• **Exercise**
Select and copy each line of the records below that contains the string "Service". Case counts.

• **Supplied entries**

········

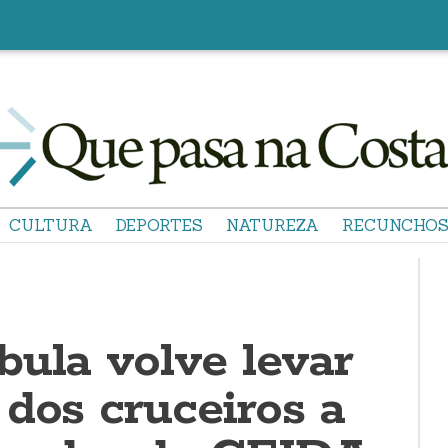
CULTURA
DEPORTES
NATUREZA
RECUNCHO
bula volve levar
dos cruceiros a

········

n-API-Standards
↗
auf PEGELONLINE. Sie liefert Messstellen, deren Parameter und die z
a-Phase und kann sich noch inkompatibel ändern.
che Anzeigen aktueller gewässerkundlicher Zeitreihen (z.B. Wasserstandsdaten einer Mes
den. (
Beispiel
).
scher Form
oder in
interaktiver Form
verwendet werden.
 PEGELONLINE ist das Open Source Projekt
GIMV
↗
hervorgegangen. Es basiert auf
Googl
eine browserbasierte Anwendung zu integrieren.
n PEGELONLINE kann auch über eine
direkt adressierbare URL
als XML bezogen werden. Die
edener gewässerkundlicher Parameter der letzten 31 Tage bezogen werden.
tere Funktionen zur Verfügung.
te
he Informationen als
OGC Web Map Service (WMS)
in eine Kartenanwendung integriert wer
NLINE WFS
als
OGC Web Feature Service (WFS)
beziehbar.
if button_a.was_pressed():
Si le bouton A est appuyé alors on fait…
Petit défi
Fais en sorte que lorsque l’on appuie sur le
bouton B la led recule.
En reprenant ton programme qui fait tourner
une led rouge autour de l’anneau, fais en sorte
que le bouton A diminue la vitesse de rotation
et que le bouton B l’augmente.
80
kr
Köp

········

• **Task solution**
OGC Web Map Service (WMS)
OGC Web Feature Service (WFS)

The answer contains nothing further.